──────── Data provided

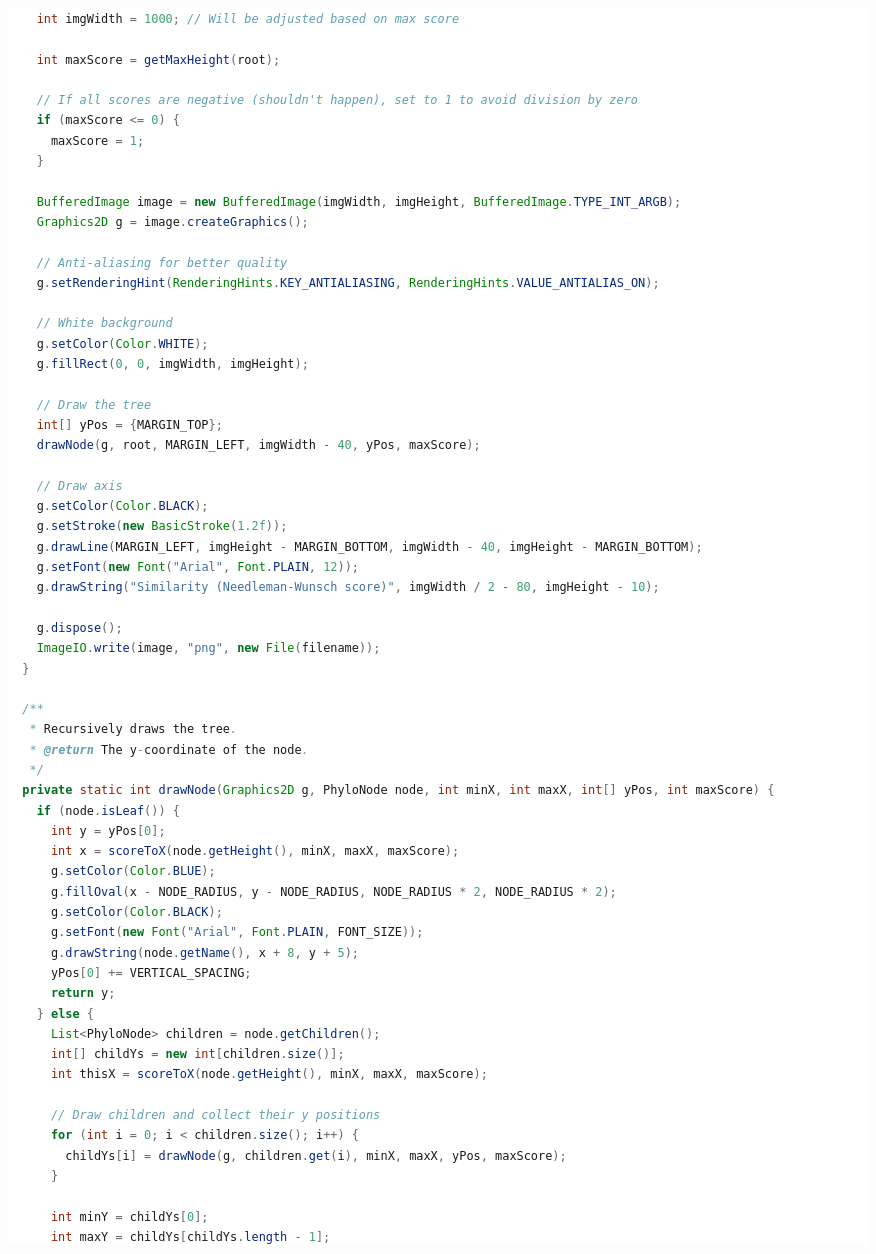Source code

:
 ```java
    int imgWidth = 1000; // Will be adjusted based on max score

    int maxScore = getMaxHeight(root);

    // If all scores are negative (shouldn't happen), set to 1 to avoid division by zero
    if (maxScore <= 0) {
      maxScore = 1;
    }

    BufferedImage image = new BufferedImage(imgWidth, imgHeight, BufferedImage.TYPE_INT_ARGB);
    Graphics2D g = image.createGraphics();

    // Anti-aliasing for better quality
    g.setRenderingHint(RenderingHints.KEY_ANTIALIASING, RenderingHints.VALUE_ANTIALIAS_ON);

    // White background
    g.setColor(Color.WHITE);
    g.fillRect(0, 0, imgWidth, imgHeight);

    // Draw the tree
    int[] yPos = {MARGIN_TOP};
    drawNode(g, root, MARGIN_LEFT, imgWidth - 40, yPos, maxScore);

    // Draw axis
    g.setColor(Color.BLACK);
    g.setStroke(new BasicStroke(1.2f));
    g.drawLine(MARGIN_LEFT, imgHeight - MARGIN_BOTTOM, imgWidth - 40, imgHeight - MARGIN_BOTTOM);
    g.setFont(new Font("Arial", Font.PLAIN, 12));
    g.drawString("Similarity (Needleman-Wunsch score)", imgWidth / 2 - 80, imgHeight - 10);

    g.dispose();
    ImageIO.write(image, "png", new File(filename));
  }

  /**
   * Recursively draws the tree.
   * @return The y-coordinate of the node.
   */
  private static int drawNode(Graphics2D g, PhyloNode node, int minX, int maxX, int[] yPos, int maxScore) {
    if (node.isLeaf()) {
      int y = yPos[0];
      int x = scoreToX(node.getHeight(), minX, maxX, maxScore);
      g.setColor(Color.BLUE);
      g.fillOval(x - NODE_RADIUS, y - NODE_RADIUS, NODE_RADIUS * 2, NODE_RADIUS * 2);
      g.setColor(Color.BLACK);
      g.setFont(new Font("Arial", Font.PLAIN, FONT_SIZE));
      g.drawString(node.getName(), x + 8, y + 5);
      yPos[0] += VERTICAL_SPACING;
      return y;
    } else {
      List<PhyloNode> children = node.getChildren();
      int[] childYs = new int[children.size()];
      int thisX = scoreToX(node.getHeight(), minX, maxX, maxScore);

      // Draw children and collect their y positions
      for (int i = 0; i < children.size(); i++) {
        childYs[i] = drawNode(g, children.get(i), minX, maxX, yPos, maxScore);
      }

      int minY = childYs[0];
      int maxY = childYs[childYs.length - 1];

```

────────────────
──────── Data provided

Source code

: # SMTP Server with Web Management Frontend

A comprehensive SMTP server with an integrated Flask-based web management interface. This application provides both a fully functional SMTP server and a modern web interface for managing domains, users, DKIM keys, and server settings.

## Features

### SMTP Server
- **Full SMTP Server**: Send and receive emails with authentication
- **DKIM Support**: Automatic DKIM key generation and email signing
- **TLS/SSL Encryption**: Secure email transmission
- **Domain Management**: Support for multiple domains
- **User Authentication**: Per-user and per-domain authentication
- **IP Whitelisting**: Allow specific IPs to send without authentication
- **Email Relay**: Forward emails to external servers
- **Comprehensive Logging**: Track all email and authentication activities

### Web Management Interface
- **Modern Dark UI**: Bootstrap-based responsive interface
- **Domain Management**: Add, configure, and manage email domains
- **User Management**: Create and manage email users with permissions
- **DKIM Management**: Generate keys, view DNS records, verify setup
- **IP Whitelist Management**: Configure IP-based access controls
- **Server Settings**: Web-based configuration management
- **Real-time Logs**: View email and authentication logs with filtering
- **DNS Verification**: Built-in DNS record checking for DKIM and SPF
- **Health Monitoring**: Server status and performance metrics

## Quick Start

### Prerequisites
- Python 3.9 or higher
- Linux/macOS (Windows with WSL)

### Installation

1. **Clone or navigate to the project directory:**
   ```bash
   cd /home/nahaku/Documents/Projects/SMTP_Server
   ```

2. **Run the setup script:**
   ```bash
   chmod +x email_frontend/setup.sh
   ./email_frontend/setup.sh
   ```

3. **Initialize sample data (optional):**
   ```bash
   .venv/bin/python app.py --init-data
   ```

────────────────
──────── Data provided

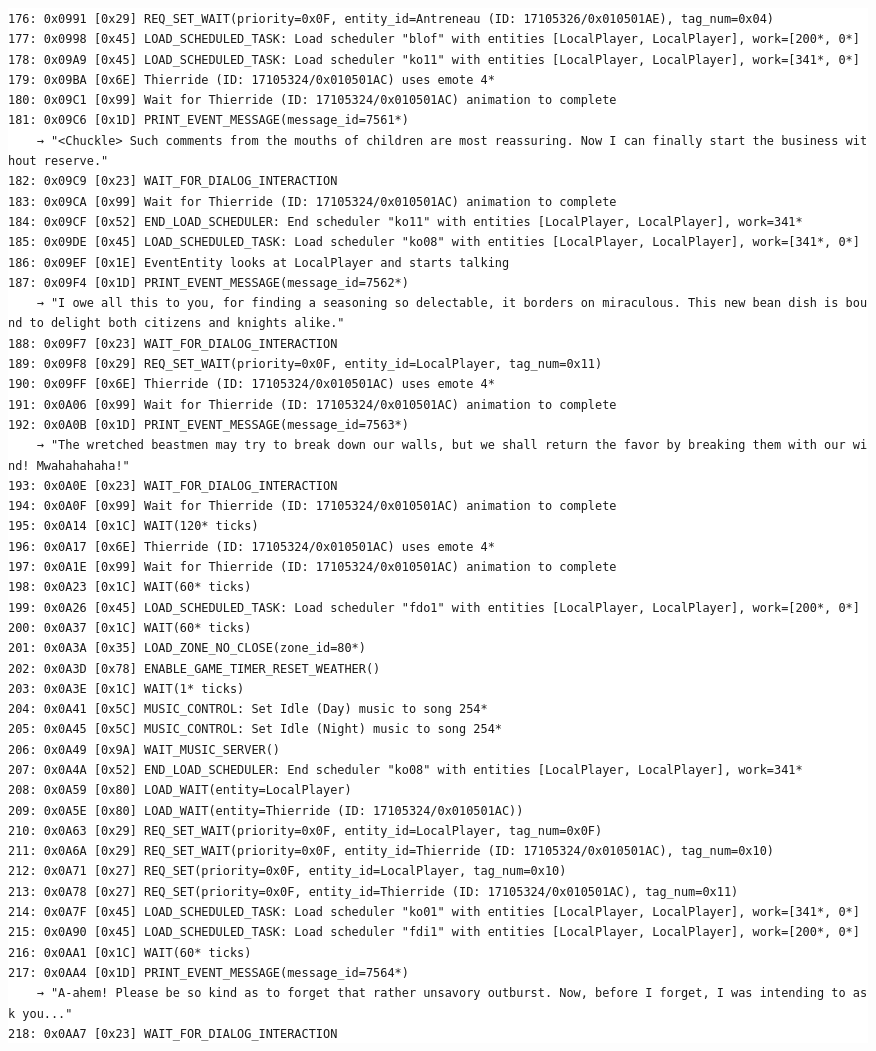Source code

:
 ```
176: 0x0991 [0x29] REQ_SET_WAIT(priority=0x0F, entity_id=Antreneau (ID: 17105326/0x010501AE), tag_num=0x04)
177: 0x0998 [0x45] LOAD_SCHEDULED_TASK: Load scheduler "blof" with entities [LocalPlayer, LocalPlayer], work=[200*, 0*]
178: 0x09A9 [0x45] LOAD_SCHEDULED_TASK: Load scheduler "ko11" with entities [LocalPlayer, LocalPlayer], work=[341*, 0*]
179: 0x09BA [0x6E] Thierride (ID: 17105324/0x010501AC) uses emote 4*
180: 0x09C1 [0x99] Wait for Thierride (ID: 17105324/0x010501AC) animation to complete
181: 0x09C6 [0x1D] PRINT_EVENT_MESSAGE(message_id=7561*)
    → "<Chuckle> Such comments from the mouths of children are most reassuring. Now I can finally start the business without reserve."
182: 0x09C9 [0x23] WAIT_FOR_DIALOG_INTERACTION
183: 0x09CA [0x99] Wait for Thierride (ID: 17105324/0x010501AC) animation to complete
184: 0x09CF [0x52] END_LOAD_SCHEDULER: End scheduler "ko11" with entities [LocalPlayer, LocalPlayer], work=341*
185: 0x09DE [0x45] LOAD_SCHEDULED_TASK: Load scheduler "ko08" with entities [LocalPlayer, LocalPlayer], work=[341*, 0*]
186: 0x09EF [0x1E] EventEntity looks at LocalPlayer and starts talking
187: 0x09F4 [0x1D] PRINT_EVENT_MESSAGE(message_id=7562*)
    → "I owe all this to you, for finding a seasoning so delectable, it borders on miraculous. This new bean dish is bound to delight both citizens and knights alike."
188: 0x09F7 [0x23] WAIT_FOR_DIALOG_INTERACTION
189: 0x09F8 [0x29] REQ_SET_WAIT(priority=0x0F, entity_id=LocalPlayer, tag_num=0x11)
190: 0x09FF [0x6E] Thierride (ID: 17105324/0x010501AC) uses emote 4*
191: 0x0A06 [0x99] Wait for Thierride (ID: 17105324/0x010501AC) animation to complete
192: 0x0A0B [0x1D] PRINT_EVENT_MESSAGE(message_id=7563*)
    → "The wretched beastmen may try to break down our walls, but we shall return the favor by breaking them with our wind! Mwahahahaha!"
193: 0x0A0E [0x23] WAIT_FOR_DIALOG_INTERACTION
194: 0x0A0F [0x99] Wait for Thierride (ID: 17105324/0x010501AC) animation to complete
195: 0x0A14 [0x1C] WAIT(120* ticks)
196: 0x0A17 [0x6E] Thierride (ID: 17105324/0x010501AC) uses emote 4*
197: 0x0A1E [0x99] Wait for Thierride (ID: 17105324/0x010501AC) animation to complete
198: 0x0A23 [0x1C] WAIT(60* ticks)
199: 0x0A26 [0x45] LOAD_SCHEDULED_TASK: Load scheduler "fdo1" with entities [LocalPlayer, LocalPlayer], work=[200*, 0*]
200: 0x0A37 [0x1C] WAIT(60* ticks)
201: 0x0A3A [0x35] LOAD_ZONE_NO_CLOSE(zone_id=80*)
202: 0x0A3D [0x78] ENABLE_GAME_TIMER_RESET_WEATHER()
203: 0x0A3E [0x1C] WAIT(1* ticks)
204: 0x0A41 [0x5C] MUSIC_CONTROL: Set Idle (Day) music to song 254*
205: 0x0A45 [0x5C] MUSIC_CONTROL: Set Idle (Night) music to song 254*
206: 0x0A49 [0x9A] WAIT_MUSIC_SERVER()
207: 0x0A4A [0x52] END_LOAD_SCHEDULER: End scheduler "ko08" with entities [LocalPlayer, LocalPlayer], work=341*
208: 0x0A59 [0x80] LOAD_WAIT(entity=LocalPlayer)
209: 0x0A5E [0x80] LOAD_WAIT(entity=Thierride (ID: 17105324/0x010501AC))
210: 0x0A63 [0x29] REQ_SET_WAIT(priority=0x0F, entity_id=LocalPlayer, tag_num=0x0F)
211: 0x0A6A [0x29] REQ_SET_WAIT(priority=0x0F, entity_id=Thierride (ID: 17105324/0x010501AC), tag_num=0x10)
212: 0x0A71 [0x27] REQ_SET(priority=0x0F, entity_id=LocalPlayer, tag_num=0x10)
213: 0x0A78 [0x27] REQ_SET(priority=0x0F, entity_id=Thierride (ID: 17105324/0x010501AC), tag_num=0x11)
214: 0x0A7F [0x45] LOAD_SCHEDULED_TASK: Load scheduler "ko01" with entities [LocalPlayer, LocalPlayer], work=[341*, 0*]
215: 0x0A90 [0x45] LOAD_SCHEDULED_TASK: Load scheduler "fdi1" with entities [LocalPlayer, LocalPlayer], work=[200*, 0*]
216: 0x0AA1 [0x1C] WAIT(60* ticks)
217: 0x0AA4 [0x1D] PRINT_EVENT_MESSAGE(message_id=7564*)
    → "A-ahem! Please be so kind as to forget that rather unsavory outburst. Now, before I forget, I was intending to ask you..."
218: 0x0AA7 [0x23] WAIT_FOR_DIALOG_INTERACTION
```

────────────────

Lines holding the string "users" must be copied out of the entries above.

A comprehensive SMTP server with an integrated Flask-based web management interface. This application provides both a fully functional SMTP server and a modern web interface for managing domains, users, DKIM keys, and server settings.
- **User Management**: Create and manage email users with permissions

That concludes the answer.